Es posible matar dos veces. La primera arrebatando la vida de alguien; la segunda borrando su recuerdo, e incluso su nombre.
Es entonces cuando la víctima deja de existir, se desvanece en una vaga imagen que borra la marea del tiempo. Nada.
Pero los muertos no olvidan, solo ellos tienen memoria.
El tirano Ricardo III aguarda en su tienda la noche antes de la batalla que pondrá fin a su sangriento reinado, sabe que todo está en su contra, pero ha decidido combatir y espera que en una última jugada del destino pueda conservar un poder usurpado a base de traiciones y asesinatos. Está cansado, sabe que al alba comenzará una jornada decisiva, pide que le dejen solo, consigue dormir, y sueña. Pero ese último sueño de Ricardo no consiste en imágenes tranquilizadoras, ni en negros pozos de tiempo que mitiguen su impaciencia, sino que como conjurados, se le aparecen los espectros de todos aquellos inocentes que murieron por su causa. De manera sobrecogedora, cada uno de ellos maldice a Ricardo, y le desea su muerte en la batalla que se avecina. Todos acaban su parlamento diciendo más o menos lo mismo:
Mañana en la batalla piensa en mí
Y que tu espada caiga sin filo
Desespera y muere.
Algún día, no sé cuando, los muertos hablarán.
Preguntarán por qué su muerte no fue recordada, por qué muchos prefirieron olvidar, por qué aquellos que invocaron su recuerdo no quisieron saber nada de ellos.

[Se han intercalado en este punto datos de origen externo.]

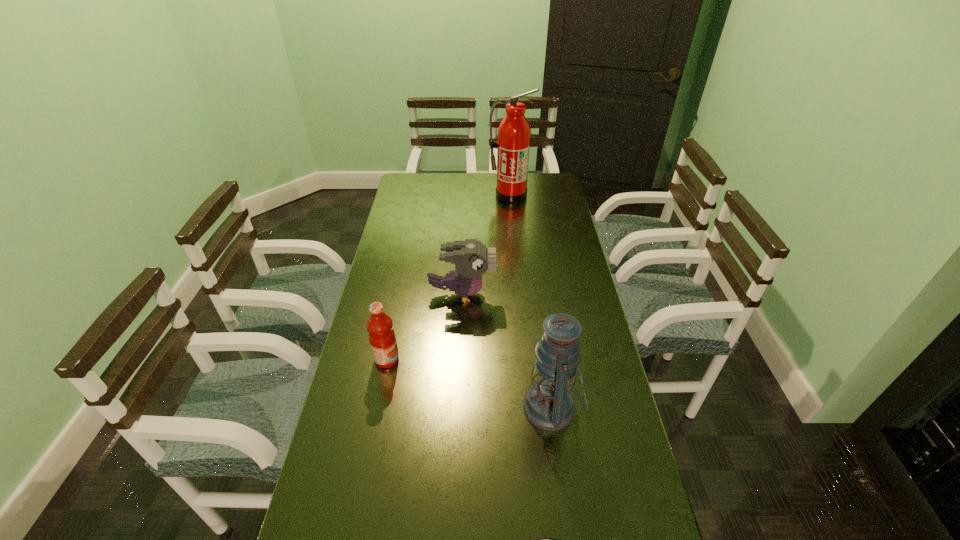
Identify the location of vacant position at the right edge of the desktop. The image size is (960, 540). (588, 333).

The width and height of the screenshot is (960, 540). In order to click on free point at the far left corner in this screenshot , I will do `click(428, 187)`.

I want to click on vacant area between the fourth shortest object and the fruit juice, so click(469, 383).

The width and height of the screenshot is (960, 540). I want to click on unoccupied position between the second nearest object and the leftmost object, so click(469, 383).

You are a GUI agent. You are given a task and a screenshot of the screen. Output one action in this format:
    pyautogui.click(x=<x>, y=<y>)
    Task: Click on the free space between the second farthest object and the second tallest object
    
    Given the screenshot: What is the action you would take?
    pyautogui.click(x=507, y=350)

In order to click on unoccupied area between the lantern and the fire extinguisher in this screenshot , I will do `click(531, 301)`.

At what (x,y) coordinates should I click in order to perform the action: click on object that is the second closest to the fruit juice. Please return your answer as a coordinate pair (x, y). Looking at the image, I should click on (548, 404).

Select which object appears as the third closest to the farthest object. Please provide its 2D coordinates. Your answer should be formatted as a tuple, i.e. [(x, y)], where the tuple contains the x and y coordinates of a point satisfying the conditions above.

[(548, 404)]

The image size is (960, 540). What are the coordinates of `free space that satisfies the following two spatial constraints: 1. on the label side of the tallest object; 2. at the beak of the bird` in the screenshot? It's located at (518, 294).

Y dirán –nos dirán- que aquel dolor no tuvo ningún sentido, las manifestaciones, las concentraciones, los llantos compungidos, los gritos de rabia. Aquellos tres días de furia, de qué sirvieron, aquellos tres días de ira a quién sirvieron.
Y preguntarán –nos preguntarán- qué hicimos para vengar su muerte, quiénes defendieron su recuerdo, por qué no hicimos justicia. Era tan fácil –dirán- nosotros fuimos las víctimas, de qué sirvió nuestra muerte, si vosotros, los vivos, no hicisteis nada.
Y se nos aparecerán sin avisar, mostrando sus heridas y pidiéndonos cuentas, diciendo que fueron ellos los que estaban en aquellos trenes, pero que pudimos ser nosotros; preguntando si nuestra miseria política merecía la pena de su sacrificio
Preguntarán: ¿Y tú? ¿Qué has hecho? ¿Por qué nos habéis olvidado?
Ese día yo sentiré asco… y vergüenza, Seré incapaz de mirarme al espejo. Seré incapaz de contestar.
Otros, hombres sin rostro, sin alma, huirán sin saber a dónde ir. Viles que se sirvieron de todo aquello para sus medros, para sus honores. Aquellos que lloraron y reían por dentro, aquellos que sabían que todo iba a cambiar.
Pero los “Ricardos” de esta historia (¿Quiénes son? ¿Quiénes?) verán como las víctimas se les aparecen en la oscuridad de un último sueño. Les maldecirán, les recordarán todo aquello, les señalarán; su recuerdo será para ellos una condena que les acompañará el resto de la vida, una mancha indeleble que hará pública su putrefacción, su miseria. Los muertos harán que sin filo caiga su burda espada.
Una nación que olvida, no es una nación. Una nación que no hace justicia, tampoco.
Ya solo espero a saber, a no olvidar. Para poder responder algo a los muertos. Porque los muertos vendrán, ellos nunca olvidan.